*ASSIGNMENT*. Copy every line of the records below word for word, keeping each line the way it appears.

*ENTRIES SUPPLIED*.
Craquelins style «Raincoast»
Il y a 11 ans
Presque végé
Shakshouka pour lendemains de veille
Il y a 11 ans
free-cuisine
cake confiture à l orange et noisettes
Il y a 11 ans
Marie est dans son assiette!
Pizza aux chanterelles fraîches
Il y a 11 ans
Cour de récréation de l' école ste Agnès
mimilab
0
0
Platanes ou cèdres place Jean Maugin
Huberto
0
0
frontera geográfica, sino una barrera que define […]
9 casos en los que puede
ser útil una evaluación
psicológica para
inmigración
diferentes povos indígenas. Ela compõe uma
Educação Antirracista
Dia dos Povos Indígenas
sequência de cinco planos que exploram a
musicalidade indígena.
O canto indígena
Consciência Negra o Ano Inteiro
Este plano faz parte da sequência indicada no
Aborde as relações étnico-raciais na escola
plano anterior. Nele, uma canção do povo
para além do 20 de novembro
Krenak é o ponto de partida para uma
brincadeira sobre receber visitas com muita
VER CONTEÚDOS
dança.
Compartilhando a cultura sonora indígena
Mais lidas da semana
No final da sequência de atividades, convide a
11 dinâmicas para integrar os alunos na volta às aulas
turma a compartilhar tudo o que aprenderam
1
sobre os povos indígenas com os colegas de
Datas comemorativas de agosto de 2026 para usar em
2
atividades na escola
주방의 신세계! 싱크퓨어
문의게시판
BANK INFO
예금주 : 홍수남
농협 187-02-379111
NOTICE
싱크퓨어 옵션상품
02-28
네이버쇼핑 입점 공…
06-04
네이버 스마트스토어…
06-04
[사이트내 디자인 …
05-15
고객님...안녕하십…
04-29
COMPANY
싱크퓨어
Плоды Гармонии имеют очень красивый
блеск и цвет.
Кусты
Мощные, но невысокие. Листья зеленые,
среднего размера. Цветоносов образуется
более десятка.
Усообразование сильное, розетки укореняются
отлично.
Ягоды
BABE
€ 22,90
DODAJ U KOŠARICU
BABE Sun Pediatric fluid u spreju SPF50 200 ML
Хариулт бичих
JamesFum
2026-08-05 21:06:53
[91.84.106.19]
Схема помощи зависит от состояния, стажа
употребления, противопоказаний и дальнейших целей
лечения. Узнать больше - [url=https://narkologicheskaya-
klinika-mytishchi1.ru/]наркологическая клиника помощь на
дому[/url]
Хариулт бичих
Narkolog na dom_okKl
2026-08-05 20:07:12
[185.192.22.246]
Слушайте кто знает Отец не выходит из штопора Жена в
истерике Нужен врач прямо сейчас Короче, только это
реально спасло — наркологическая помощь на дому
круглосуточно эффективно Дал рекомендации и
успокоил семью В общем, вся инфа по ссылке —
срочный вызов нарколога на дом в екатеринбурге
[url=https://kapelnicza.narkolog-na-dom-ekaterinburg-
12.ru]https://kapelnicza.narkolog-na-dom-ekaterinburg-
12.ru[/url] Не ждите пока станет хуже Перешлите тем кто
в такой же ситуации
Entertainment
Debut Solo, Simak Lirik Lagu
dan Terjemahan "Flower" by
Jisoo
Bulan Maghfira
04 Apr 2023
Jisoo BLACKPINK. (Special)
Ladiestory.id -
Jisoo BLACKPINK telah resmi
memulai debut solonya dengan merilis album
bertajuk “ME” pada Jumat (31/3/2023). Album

*EXERCISE OUTPUT*.
Craquelins style «Raincoast»
Il y a 11 ans
Presque végé
Shakshouka pour lendemains de veille
Il y a 11 ans
free-cuisine
cake confiture à l orange et noisettes
Il y a 11 ans
Marie est dans son assiette!
Pizza aux chanterelles fraîches
Il y a 11 ans
Cour de récréation de l' école ste Agnès
mimilab
0
0
Platanes ou cèdres place Jean Maugin
Huberto
0
0
frontera geográfica, sino una barrera que define […]
9 casos en los que puede
ser útil una evaluación
psicológica para
inmigración
diferentes povos indígenas. Ela compõe uma
Educação Antirracista
Dia dos Povos Indígenas
sequência de cinco planos que exploram a
musicalidade indígena.
O canto indígena
Consciência Negra o Ano Inteiro
Este plano faz parte da sequência indicada no
Aborde as relações étnico-raciais na escola
plano anterior. Nele, uma canção do povo
para além do 20 de novembro
Krenak é o ponto de partida para uma
brincadeira sobre receber visitas com muita
VER CONTEÚDOS
dança.
Compartilhando a cultura sonora indígena
Mais lidas da semana
No final da sequência de atividades, convide a
11 dinâmicas para integrar os alunos na volta às aulas
turma a compartilhar tudo o que aprenderam
1
sobre os povos indígenas com os colegas de
Datas comemorativas de agosto de 2026 para usar em
2
atividades na escola
주방의 신세계! 싱크퓨어
문의게시판
BANK INFO
예금주 : 홍수남
농협 187-02-379111
NOTICE
싱크퓨어 옵션상품
02-28
네이버쇼핑 입점 공…
06-04
네이버 스마트스토어…
06-04
[사이트내 디자인 …
05-15
고객님...안녕하십…
04-29
COMPANY
싱크퓨어
Плоды Гармонии имеют очень красивый
блеск и цвет.
Кусты
Мощные, но невысокие. Листья зеленые,
среднего размера. Цветоносов образуется
более десятка.
Усообразование сильное, розетки укореняются
отлично.
Ягоды
BABE
€ 22,90
DODAJ U KOŠARICU
BABE Sun Pediatric fluid u spreju SPF50 200 ML
Хариулт бичих
JamesFum
2026-08-05 21:06:53
[91.84.106.19]
Схема помощи зависит от состояния, стажа
употребления, противопоказаний и дальнейших целей
лечения. Узнать больше - [url=https://narkologicheskaya-
klinika-mytishchi1.ru/]наркологическая клиника помощь на
дому[/url]
Хариулт бичих
Narkolog na dom_okKl
2026-08-05 20:07:12
[185.192.22.246]
Слушайте кто знает Отец не выходит из штопора Жена в
истерике Нужен врач прямо сейчас Короче, только это
реально спасло — наркологическая помощь на дому
круглосуточно эффективно Дал рекомендации и
успокоил семью В общем, вся инфа по ссылке —
срочный вызов нарколога на дом в екатеринбурге
[url=https://kapelnicza.narkolog-na-dom-ekaterinburg-
12.ru]https://kapelnicza.narkolog-na-dom-ekaterinburg-
12.ru[/url] Не ждите пока станет хуже Перешлите тем кто
в такой же ситуации
Entertainment
Debut Solo, Simak Lirik Lagu
dan Terjemahan "Flower" by
Jisoo
Bulan Maghfira
04 Apr 2023
Jisoo BLACKPINK. (Special)
Ladiestory.id -
Jisoo BLACKPINK telah resmi
memulai debut solonya dengan merilis album
bertajuk “ME” pada Jumat (31/3/2023). Album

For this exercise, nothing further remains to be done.